“This is the best day of my life!” is what every bride wants to be able to say, dressed up in the perfect dress on her wedding day. However, such a scene could never be possible if the bride buys a counterfeit dress online. In fact, as soon as she receives the counterfeit gown, she is overwhelmed with disappointment.
The rise of counterfeit wedding dress manufacturing in the bridal industry affects not only real designers who have invested their time and talent into building a respected reputation in the fashion industry, but also the brides themselves. Providing information and bringing awareness to this counterfeit phenomenon is a responsible way to spare brides exasperation and frustration with their wedding gown.

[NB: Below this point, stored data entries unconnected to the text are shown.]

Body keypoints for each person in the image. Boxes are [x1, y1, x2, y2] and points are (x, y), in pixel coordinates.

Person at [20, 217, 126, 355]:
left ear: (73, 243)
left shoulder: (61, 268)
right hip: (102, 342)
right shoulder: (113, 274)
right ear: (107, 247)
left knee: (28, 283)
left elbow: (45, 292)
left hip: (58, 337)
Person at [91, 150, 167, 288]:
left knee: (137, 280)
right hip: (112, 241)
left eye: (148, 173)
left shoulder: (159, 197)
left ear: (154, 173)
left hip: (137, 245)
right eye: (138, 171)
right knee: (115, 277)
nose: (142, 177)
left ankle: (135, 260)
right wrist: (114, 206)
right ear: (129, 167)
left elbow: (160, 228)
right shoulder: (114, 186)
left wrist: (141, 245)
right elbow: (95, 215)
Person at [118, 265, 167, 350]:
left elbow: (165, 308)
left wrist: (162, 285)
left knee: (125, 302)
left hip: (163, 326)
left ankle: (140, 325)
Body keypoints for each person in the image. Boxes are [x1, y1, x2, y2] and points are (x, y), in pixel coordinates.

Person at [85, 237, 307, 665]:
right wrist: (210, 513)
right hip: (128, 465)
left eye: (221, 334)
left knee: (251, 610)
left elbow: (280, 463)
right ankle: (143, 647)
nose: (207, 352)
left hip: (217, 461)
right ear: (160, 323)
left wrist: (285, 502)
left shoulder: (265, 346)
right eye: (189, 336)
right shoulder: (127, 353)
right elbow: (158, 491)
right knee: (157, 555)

The Internet: the best venue to meet counterfeit dress sellers
Counterfeit dressmakers find the Internet to be the perfect medium through which they can reach brides who are looking for less expensive dresses. Indeed, the counterfeiters make profit on the Internet with their ability to avoid USA laws regarding garment manufacturing and US Customs. They thrive on the web, where creating knockoffs is technically not against the law, but branding and identifying the knockoffs as originals with labels and tags is illegal.

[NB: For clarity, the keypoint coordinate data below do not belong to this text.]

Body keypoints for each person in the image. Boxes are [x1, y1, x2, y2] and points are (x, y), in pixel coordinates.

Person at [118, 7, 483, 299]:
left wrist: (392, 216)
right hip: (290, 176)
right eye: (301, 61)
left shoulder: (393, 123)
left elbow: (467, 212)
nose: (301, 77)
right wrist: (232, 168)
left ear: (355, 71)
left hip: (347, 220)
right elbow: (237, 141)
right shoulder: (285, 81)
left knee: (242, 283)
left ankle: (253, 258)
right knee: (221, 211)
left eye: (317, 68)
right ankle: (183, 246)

Brides-to-be are the ultimate targets for the counterfeiters. They take advantage of brides who are very excited to find the dress of their dreams online for a vastly reduced price. The old adage rings true, “you get what you pay for.”
A fake good deal
As attractive as the price may be, counterfeit dresses, upon arrival, disappoint the bride and turn her sacred wedding dress fitting time into a nightmare.
In fact, most of these counterfeit dresses are not made of silk or other fine fabrics, which is why the perpetrators can market the gowns at unbelievable discounts. Sizing may not always be true, as designers have individual sizing charts for their dresses. Many brides, such as Rachel Ruffer, have been dismayed when they unpacked a cheaply-made imitation lacking the fine detailing of hand sewn beading, embroidery and lace.
Moreover, counterfeiters are developing strong strategies to encourage brides to buy their dresses. Counterfeiters often steal photos of designer gowns and claim they can reproduce the look of the dress. Counterfeit operations have loopholes to escape dissatisfied customers. They do not accept returns and give no address or contact information on their websites. That’s how the bride, who thinks she landed a deal, ends up spending more money to buy another dress.
Putting an end to copyists
Many key players of the bridal industry are rallying against the rise of the counterfeit market. Among them are the IBMA (International Bridal Manufacturing Association) and the UAMA (United Apparel Manufacturers Association). The IBMA and the UAMA are non-profit organizations created to solve significant industry concerns, including addressing the issues associated with counterfeit gown and accessory manufacturing. They are implementing global and centralized actions in counterfeit prevention for the designers, bloggers, and brides-to-be.